Clearly Apple created something that people want.  Which has often been the case with Apple.  Building things people have to have.  Even before the people knew what these things were or that they would one day have to have them.  This is supply-side economics.  This economic activity was generated by supply.  Apple’s new product.  Created by creative human capital and the entrepreneurial spirit.  This is what businesses do.  If we let them.  And not burden them with excessive taxes and regulations.

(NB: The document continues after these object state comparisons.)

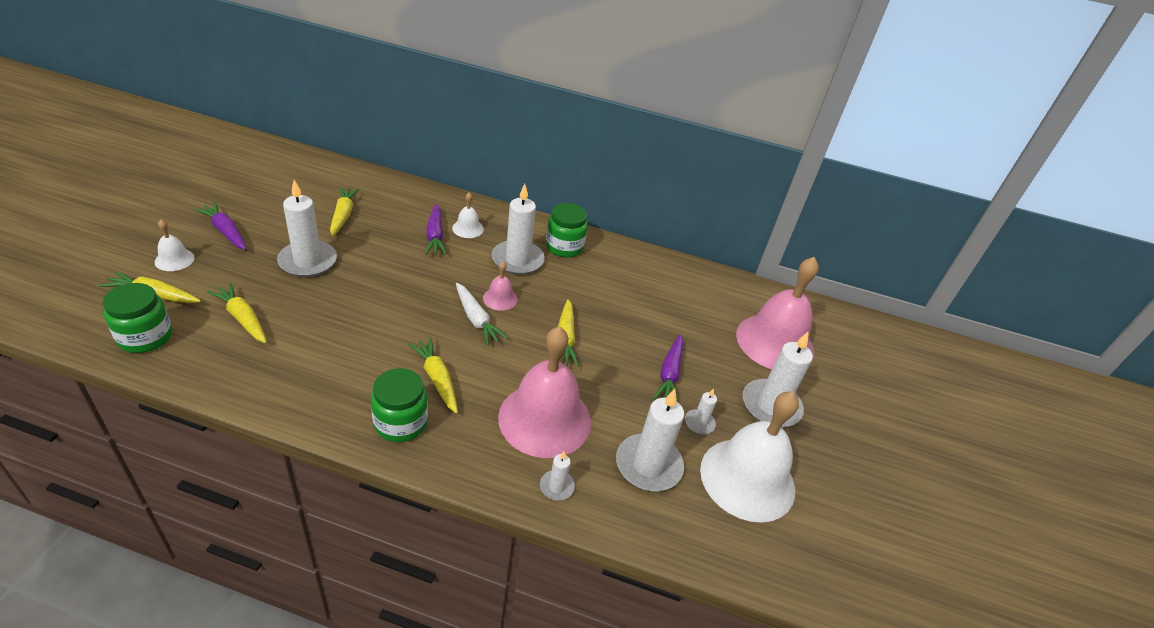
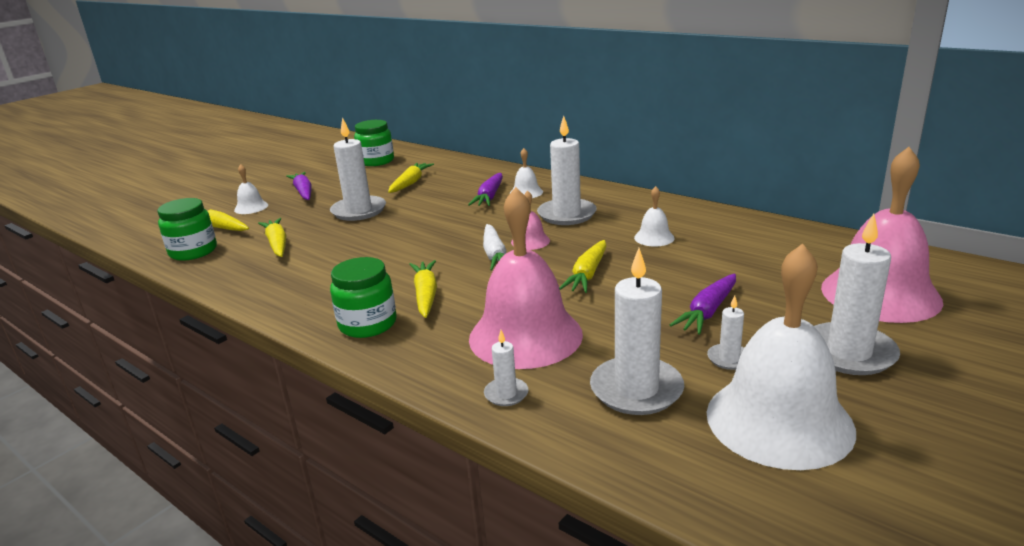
camera: 30 degrees right, 15 degrees down
(564, 247) = (626, 206): green jar -> green jar (376, 161)
(601, 288) = (654, 237): none -> white bell

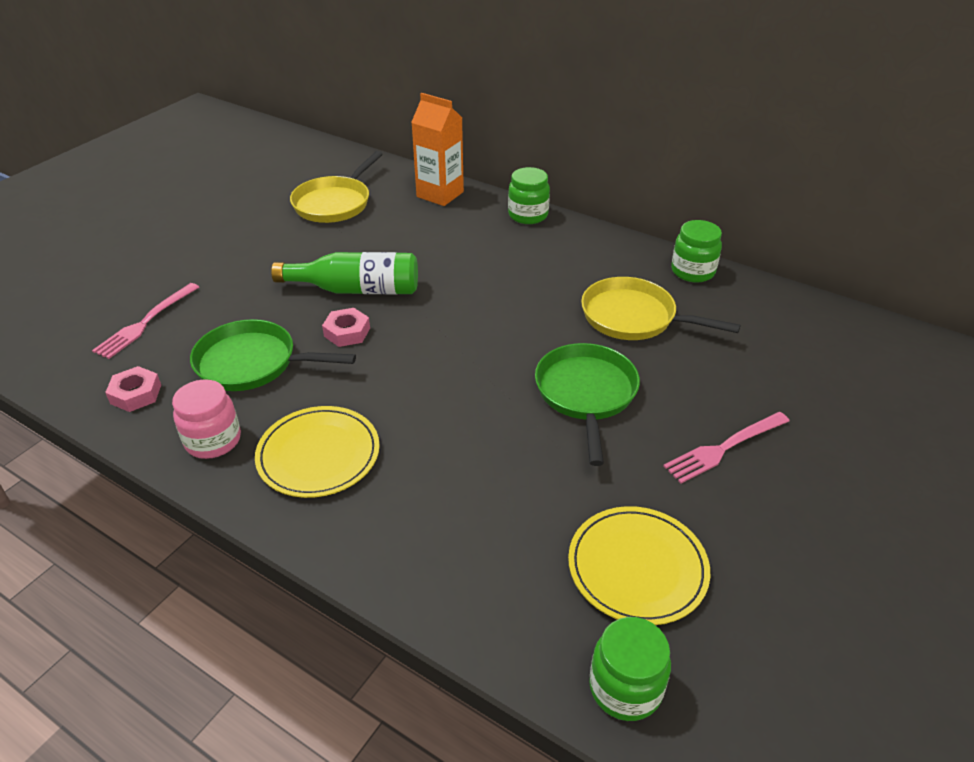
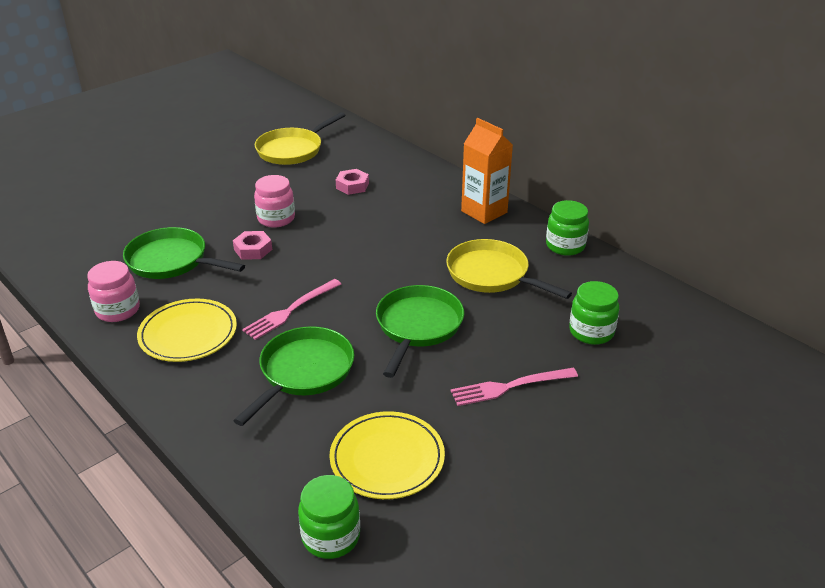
camera: 15 degrees right, 5 degrees down
(136, 394) = (79, 269): pink nut -> pink nut (352, 186)
(145, 323) = (108, 219): pink fork -> pink fork (290, 310)
(356, 289) = (276, 219): green bottle -> pink jar
(440, 194) = (382, 154): orange carton -> orange carton (484, 212)
(484, 477) = (303, 372): none -> green pan
(528, 215) = (447, 180): green jar -> green jar (591, 332)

Of course a Keynesian will point out that Apple did exactly that.  Created their products despite excessive taxes and regulations.  True.  They did that.  But Apple is a giant now.  They can hire lawyers and tax accountants to navigate these excessive taxes and regulations.  The new entrepreneur can’t.  Like other Steve Jobs trying to start out now by creating something new that the people will discover that they must have.  Many of who will not get past the excessive taxes and regulations to get where Steve Jobs did.  Falling along the wayside of ingenuity and possibility because of those excessive taxes and regulations.

Of course, others will point out that if it wasn’t for those excessive taxes and regulations corporations would just put profits before people and charge whatever prices they want.  Selling whatever inferior quality they want.  Well, regarding the quality I refer you to the Reuters article about iPhones going on sale in China.  As regard to prices…

Apple’s latest iPhone, with features including responding to commands with its own voice, was introduced in China and 21 other countries on Friday. Prices ranged from 4,988 to 6,788 yuan ($792 to $1,077).

Apple, in a statement, said its other stores had sold out.

Are prices ranging from $792 to $1,077 fair?  Based on the long lines and stores selling out, I believe the people have spoken.  And they say, yes, these prices are fair.  Perhaps even too fair.  If they were a little more expensive those who truly wanted one and were willing to pay a higher price probably would have been able to buy one before the stores sold out.

This is an example of Say’s law.  Supply creates demand.  These ingenious smartphones were not created in response to demand.  Apple created them and explained why people must have them.  Which they did.  This is how you stimulate economic activity.  Supply-side economics.  You make it as easy as possible for people to bring ingenious things to market.  Not the Keynesian way.  Giving more money to people through tax and spend policies.  Which only allows people to buy what’s on the market now.  It doesn’t stimulate the creativity of entrepreneurs.  Who bring the next great things to market.